An increasing number of wireless audio transmitter devices promise the ultimate freedom in streaming music all over the house. We will take a look at the most popular technologies for wireless audio and give some recommendations for selecting the best wireless audio product.

Getting audio from your living room to your bed room can be quite a problem particularly in houses which are not wired for audio. The following technologies are used by products solving this problem: infrared, RF, wireless LAN and powerline.

Infrared is limited to line of sight because the audio signal is sent as lightwaves and therefore products utilizing this technology, such as infrared wireless surround sound products, are limited to a single room.

RF wireless audio products broadcast the audio signal via radio waves. These radio wave signals can easily go through walls. The signal is sent either by using FM transmission or digital transmission. FM transmission is inexpensive but quite prone to static, audio distortion and susceptible to interference.

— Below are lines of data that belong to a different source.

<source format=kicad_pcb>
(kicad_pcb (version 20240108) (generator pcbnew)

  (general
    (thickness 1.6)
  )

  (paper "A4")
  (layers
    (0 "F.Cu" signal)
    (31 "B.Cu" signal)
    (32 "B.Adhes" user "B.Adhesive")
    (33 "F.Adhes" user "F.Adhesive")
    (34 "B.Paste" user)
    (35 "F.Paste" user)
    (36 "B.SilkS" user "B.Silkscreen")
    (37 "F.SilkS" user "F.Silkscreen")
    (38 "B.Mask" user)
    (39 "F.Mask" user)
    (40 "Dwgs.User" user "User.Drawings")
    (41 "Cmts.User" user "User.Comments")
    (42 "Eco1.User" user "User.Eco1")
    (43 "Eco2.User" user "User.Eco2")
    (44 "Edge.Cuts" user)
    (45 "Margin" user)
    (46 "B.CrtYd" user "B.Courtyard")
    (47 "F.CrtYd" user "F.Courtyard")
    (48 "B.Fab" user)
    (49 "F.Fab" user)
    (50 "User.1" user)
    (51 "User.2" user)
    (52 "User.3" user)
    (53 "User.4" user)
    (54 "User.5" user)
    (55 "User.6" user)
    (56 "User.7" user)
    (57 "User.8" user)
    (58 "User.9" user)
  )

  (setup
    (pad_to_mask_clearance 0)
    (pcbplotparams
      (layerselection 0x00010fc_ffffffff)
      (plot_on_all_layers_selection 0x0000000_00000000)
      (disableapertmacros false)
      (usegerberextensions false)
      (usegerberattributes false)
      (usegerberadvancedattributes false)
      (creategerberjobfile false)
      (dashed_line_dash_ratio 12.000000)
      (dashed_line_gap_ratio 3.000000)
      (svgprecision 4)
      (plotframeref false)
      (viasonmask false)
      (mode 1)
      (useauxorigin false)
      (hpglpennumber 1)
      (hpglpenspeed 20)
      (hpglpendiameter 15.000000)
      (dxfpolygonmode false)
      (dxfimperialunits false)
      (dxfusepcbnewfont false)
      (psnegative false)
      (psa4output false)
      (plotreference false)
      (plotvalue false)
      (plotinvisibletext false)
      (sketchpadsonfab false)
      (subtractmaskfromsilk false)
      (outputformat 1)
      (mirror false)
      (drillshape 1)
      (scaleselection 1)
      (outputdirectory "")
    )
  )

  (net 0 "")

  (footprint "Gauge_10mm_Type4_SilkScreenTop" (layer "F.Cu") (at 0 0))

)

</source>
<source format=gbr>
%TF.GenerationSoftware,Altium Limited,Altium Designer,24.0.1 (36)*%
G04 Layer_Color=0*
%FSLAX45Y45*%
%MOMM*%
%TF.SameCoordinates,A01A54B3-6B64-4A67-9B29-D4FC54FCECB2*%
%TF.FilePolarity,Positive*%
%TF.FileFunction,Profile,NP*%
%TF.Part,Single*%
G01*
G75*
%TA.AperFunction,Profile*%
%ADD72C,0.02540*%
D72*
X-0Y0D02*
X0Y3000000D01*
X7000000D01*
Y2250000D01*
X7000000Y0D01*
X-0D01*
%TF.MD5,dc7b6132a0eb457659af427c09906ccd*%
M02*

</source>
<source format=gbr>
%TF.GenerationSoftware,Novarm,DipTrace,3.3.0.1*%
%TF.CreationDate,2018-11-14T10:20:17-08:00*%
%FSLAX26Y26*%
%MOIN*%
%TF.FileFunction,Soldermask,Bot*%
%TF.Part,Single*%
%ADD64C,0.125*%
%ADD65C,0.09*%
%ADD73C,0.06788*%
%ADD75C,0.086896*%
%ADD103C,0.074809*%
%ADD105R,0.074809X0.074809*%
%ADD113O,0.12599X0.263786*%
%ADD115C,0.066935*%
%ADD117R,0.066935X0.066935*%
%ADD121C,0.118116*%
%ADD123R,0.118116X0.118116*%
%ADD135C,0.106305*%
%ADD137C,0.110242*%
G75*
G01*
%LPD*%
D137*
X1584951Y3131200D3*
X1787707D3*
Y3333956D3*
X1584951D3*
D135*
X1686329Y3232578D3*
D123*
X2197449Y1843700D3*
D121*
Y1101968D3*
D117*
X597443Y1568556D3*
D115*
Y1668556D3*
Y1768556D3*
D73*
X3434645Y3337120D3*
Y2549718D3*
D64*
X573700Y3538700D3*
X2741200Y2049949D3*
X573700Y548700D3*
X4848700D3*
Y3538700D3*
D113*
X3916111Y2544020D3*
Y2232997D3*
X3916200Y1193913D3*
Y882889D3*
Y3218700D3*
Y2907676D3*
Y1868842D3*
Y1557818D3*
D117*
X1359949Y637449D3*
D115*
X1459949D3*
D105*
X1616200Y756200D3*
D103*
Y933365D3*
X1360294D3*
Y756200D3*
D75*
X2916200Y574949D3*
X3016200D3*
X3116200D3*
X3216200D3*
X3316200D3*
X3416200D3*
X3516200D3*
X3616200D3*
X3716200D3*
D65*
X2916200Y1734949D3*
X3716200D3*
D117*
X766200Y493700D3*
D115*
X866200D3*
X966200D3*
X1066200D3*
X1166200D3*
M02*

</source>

Digital wireless audio transmitter devices, such as products from Amphony, utilize a digital protocol. The audio is first converted to digital data before being broadcast. This conversion and transmission in the digital domain will ensure that the original audio quality is preserved. On the other hand, this is only the case of the data is sent uncompressed. Some wireless audio transmitters will apply some sort of audio compression. Such products include Bluetooth audio transmitters. Audio compression will degrade the quality of the audio to some degree.

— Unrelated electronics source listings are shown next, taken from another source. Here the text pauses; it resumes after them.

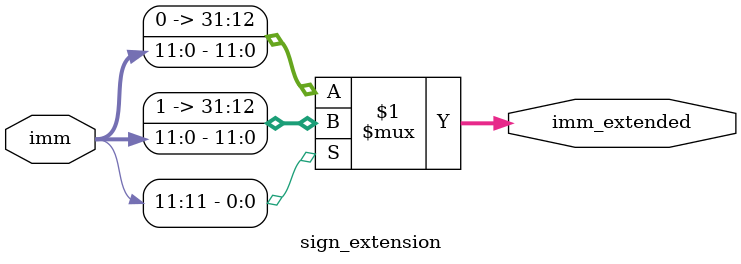
<source format=sv>
module sign_extension(
  input logic [11:0] imm,
  output logic [31:0] imm_extended
);

  assign imm_extended = imm[11] ? {20'b11111111111111111111, imm} : {20'b0, imm};

endmodule

</source>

Products utilizing wireless LAN are practical when streaming audio from a PC. Their downside is that they typically have some fairly high latency, i.e. the signal will be delayed by some amount since wireless LAN was not particularly designed for real-time audio streaming. WLAN receivers frequently do not have built-in network access. As a result, such devices frequently require buying separate LAN cards. These cards are then plugged into each receiver.

Powerline devices use the power mains to distribute music and offer large range but run into problems if there are individual mains circuits in the home in terms of crossing between circuits. Another challenge confronting powerline products are strong power surges and spikes. Such surges can cause dropouts in the audio due to errors in the transmission. To safeguard against these errors, powerline products normally build a delay of several seconds into the transmission.

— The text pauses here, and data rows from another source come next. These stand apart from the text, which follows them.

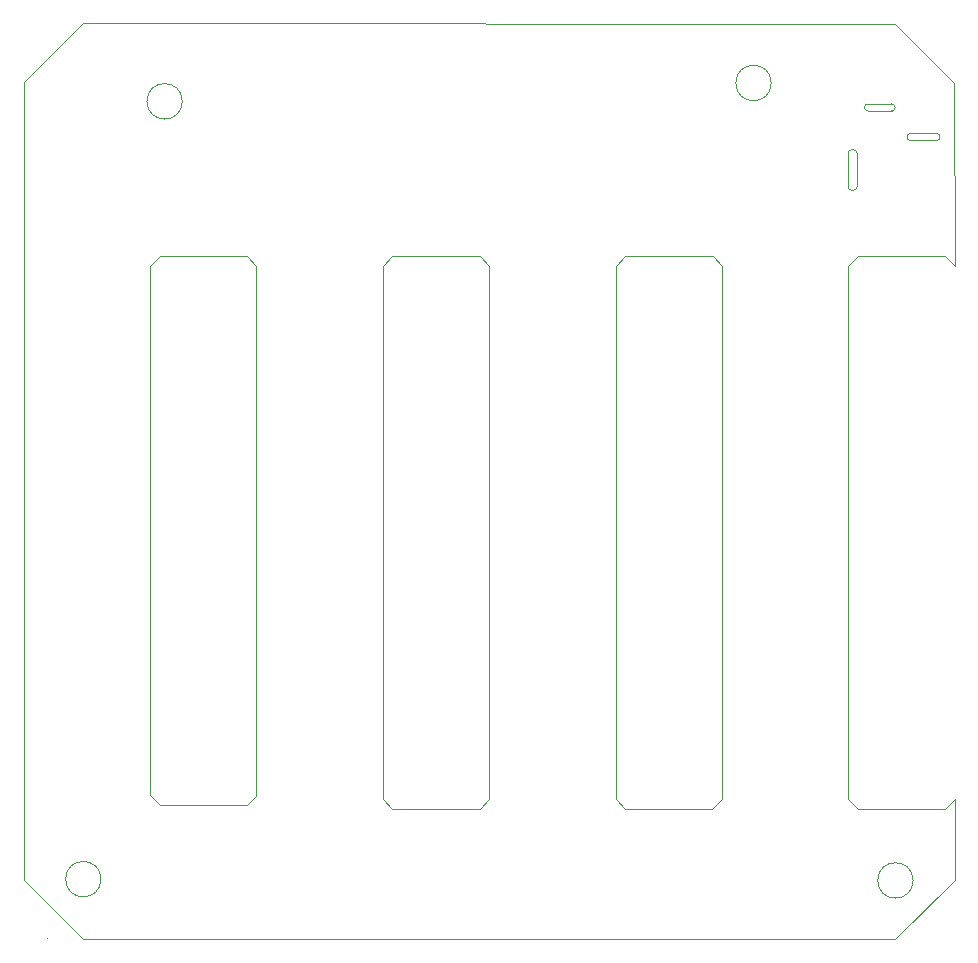
<source format=gm1>
G04 #@! TF.GenerationSoftware,KiCad,Pcbnew,7.0.9*
G04 #@! TF.CreationDate,2024-04-10T09:45:46+08:00*
G04 #@! TF.ProjectId,6__ 2.5_NAS,36d84d20-322e-435f-984e-41532e6b6963,0.3*
G04 #@! TF.SameCoordinates,PXbbc77c0PY26f37c0*
G04 #@! TF.FileFunction,Profile,NP*
%FSLAX45Y45*%
G04 Gerber Fmt 4.5, Leading zero omitted, Abs format (unit mm)*
G04 Created by KiCad (PCBNEW 7.0.9) date 2024-04-10 09:45:46*
%MOMM*%
%LPD*%
G01*
G04 APERTURE LIST*
G04 #@! TA.AperFunction,Profile*
%ADD10C,0.100000*%
G04 #@! TD*
G04 #@! TA.AperFunction,Profile*
%ADD11C,0.010000*%
G04 #@! TD*
G04 APERTURE END LIST*
D10*
X-1522930Y-391410D02*
X-779498Y-391410D01*
X2337070Y-471410D02*
X2417070Y-391410D01*
X-2672230Y-5676900D02*
X-2172230Y-6176900D01*
X-1602230Y-471410D02*
X-1522930Y-391410D01*
X3157070Y-5071410D02*
X2417070Y-5071410D01*
X3160501Y-391410D02*
X3237070Y-471410D01*
X-2019230Y-5666210D02*
G75*
G03*
X-2019230Y-5666210I-150000J0D01*
G01*
X5207000Y-4991410D02*
X5207000Y-5676900D01*
X-1602230Y-4954810D02*
X-1522230Y-5034810D01*
X367070Y-4991410D02*
X447070Y-5071410D01*
X1190502Y-391410D02*
X1267070Y-471410D01*
X-1330820Y919480D02*
G75*
G03*
X-1330820Y919480I-150000J0D01*
G01*
X-1602230Y-471410D02*
X-1602230Y-4954810D01*
X5206620Y1074800D02*
X4706620Y1574800D01*
X-2479230Y-6166810D02*
X-2479230Y-6166810D01*
X5130502Y-391410D02*
X5207070Y-471410D01*
X5127070Y-5071410D02*
X4387070Y-5071410D01*
X4387070Y-391410D02*
X5130502Y-391410D01*
X447070Y-391410D02*
X1190502Y-391410D01*
X1187070Y-5071410D02*
X447070Y-5071410D01*
X3237070Y-4991410D02*
X3157070Y-5071410D01*
X2337070Y-471410D02*
X2337070Y-4991410D01*
X2417070Y-391410D02*
X3160501Y-391410D01*
X2337070Y-4991410D02*
X2417070Y-5071410D01*
X-2172230Y1583190D02*
X4706620Y1574800D01*
X367070Y-471410D02*
X367075Y-4991410D01*
X5207070Y-471410D02*
X5206620Y1074800D01*
X-702930Y-4954810D02*
X-702930Y-471410D01*
X1267070Y-4991410D02*
X1267070Y-471410D01*
X1267070Y-4991410D02*
X1187070Y-5071410D01*
X-2672230Y-5676900D02*
X-2672230Y1083190D01*
X3655200Y1074420D02*
G75*
G03*
X3655200Y1074420I-150000J0D01*
G01*
X-782230Y-5034810D02*
X-1522230Y-5034810D01*
X-779498Y-391410D02*
X-702930Y-471410D01*
X4307070Y-4991410D02*
X4387070Y-5071410D01*
X5207000Y-5676900D02*
X4707000Y-6176900D01*
X-2172230Y-6176900D02*
X4707000Y-6176900D01*
X4307070Y-471410D02*
X4307070Y-4991410D01*
X4307070Y-471410D02*
X4387070Y-391410D01*
X-702230Y-4954810D02*
X-782230Y-5034810D01*
X5207070Y-4991410D02*
X5127070Y-5071410D01*
X367070Y-471410D02*
X447070Y-391410D01*
X-2172230Y1583190D02*
X-2672230Y1083190D01*
X4856620Y-5676900D02*
G75*
G03*
X4856620Y-5676900I-150000J0D01*
G01*
X3237070Y-4991410D02*
X3237070Y-471410D01*
D11*
G04 #@! TO.C,J11*
X4303920Y472820D02*
X4303920Y202820D01*
X4383920Y202820D02*
X4383920Y472820D01*
X4473920Y837820D02*
X4673920Y837820D01*
X4673920Y897820D02*
X4473920Y897820D01*
X4833920Y587820D02*
X5053920Y587820D01*
X5053920Y647820D02*
X4833920Y647820D01*
X4383920Y472820D02*
G75*
G03*
X4303920Y472820I-40000J0D01*
G01*
X4303920Y202820D02*
G75*
G03*
X4383920Y202820I40000J0D01*
G01*
X4473920Y897820D02*
G75*
G03*
X4473920Y837820I0J-30000D01*
G01*
X4673920Y837820D02*
G75*
G03*
X4673920Y897820I0J30000D01*
G01*
X4833920Y647820D02*
G75*
G03*
X4833920Y587820I0J-30000D01*
G01*
X5053920Y587820D02*
G75*
G03*
X5053920Y647820I0J30000D01*
G01*
G04 #@! TD*
M02*

</source>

Now we’ll give you some recommendations for shopping for a wireless system: Choose a system that supports multiple wireless receivers if you plan to stream audio to a number of rooms so that you don’t have to buy a separate transmitter for every receiver. Products with some form of error correction will be more immune against radio interference from other wireless transmitters. Choose a digital RF audio transmitter to guarantee that the audio quality is maintained. Make sure the audio delay is less than 10 ms if you have a real-time application such as video.

Choose a transmitter that has all the audio inputs you need, such as speaker inputs, line-level RCA inputs etc. Pick a system where you can add receivers later on which provide all of the necessary outputs, e.g. amplified speaker outputs, RCA outputs etc. Select a transmitter that can adjust the audio volume of the input stage. This will give you the versatility to connect the transmitter to any kind of equipment with different signal levels. Otherwise the audio may get clipped inside the transmitter converter stage or the dynamic range is not fully utilized.

Verify that the amplified wireless receivers contain built-in digital amplifiers with low distortion figures. This will keep the receiver cool due to high amplifier power efficiency and provide optimum sound quality. Pick a system which offers receivers that can drive speakers with the desired Ohm rating. Make sure the receivers have a small form factor and are easily mountable. This will help during the set up. 5.8 GHz wireless devices usually have less problems with interference from other wireless transmitters than devices operating at 900 MHz or 2.4 GHz.